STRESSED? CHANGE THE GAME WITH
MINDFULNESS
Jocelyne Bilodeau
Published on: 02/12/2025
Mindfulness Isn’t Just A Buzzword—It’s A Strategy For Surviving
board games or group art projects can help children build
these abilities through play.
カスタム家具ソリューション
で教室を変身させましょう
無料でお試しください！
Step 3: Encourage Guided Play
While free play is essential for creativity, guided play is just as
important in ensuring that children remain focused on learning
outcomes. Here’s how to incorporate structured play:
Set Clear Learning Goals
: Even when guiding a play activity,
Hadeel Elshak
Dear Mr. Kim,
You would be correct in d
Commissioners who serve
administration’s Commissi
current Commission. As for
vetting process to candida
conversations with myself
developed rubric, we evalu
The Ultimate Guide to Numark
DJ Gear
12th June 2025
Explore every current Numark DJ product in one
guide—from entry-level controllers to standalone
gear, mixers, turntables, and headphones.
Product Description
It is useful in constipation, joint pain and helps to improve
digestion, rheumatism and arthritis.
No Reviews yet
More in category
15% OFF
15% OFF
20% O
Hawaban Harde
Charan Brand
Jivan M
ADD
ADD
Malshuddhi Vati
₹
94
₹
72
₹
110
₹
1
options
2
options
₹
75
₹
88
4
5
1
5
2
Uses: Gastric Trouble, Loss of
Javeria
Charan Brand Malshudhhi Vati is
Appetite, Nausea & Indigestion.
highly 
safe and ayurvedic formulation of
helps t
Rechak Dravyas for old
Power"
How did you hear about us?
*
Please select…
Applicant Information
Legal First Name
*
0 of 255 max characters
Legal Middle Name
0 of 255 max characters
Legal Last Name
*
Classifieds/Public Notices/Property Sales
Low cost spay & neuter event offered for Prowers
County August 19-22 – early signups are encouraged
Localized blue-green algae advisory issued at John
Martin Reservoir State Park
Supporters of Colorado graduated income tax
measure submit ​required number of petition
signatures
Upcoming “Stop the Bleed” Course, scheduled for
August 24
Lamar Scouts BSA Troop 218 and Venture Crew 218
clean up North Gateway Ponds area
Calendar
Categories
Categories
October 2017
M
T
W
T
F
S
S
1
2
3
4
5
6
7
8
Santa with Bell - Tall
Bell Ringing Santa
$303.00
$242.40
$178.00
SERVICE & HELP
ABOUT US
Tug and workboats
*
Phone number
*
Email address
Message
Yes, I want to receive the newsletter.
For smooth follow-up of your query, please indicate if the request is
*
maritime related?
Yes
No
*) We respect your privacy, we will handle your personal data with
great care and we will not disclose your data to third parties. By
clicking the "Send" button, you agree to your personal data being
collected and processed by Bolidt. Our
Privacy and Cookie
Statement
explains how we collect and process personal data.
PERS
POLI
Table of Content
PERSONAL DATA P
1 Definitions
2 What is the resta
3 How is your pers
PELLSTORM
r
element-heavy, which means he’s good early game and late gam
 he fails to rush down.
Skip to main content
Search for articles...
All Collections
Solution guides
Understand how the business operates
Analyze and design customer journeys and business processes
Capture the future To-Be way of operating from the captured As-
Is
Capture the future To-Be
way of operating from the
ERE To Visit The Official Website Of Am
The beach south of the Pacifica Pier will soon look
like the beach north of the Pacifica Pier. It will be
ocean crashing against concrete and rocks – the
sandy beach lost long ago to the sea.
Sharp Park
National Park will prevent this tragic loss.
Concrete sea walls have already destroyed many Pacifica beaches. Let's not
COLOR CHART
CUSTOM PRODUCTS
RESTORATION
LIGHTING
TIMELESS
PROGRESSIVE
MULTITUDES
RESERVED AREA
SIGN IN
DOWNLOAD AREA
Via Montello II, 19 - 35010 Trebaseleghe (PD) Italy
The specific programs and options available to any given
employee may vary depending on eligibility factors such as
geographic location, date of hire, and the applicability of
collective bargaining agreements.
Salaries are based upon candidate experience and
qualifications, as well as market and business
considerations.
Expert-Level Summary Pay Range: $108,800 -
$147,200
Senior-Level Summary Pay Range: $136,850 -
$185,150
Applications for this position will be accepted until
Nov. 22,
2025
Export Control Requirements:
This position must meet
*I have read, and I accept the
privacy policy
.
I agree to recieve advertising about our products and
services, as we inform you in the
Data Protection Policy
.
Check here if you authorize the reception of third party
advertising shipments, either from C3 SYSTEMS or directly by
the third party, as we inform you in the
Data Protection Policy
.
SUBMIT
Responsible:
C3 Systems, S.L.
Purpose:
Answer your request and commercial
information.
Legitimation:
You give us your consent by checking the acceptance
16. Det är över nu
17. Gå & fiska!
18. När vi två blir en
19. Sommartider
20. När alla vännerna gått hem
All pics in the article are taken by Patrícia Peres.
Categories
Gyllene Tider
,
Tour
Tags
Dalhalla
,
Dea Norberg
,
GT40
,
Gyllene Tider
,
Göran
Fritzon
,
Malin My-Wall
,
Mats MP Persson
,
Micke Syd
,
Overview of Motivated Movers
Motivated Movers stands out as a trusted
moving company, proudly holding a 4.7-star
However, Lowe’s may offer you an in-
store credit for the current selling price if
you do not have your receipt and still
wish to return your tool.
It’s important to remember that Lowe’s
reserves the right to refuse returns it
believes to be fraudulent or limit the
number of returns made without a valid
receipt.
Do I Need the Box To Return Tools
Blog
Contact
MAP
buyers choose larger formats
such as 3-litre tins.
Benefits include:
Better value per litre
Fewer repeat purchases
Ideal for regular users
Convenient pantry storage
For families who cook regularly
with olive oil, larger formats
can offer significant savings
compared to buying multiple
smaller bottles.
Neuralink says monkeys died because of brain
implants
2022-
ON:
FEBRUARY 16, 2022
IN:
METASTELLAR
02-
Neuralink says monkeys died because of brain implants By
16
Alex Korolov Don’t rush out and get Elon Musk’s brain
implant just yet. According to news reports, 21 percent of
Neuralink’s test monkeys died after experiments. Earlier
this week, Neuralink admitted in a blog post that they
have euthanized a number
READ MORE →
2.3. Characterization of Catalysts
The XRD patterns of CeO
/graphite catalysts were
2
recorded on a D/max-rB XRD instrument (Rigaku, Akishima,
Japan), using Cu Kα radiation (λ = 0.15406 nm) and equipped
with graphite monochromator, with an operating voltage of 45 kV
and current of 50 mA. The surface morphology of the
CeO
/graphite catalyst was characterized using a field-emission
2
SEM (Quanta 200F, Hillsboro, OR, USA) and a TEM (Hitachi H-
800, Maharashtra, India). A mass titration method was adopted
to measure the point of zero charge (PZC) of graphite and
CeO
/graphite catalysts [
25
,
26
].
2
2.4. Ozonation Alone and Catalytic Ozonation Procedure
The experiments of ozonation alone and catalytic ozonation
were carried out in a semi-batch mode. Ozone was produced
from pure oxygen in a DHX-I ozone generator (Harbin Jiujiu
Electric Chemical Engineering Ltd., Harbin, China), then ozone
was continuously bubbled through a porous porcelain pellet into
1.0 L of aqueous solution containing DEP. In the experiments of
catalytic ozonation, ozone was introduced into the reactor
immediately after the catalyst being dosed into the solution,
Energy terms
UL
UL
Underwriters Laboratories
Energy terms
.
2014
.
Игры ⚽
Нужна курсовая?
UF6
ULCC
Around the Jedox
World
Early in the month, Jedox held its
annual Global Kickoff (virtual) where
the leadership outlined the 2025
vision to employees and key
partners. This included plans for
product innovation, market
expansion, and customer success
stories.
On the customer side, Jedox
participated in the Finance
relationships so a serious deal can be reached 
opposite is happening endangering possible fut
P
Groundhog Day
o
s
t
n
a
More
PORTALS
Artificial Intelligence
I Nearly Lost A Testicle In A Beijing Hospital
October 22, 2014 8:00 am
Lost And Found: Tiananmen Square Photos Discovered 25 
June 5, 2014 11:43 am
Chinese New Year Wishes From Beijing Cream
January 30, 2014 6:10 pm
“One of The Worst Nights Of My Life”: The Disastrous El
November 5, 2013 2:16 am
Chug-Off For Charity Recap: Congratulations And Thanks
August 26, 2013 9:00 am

**********

### TASK DESCRIPTION
Every line with "were" in it should be copied from the entries above.

### WRITTEN SOLUTION
/graphite catalysts were
were carried out in a semi-batch mode. Ozone was produced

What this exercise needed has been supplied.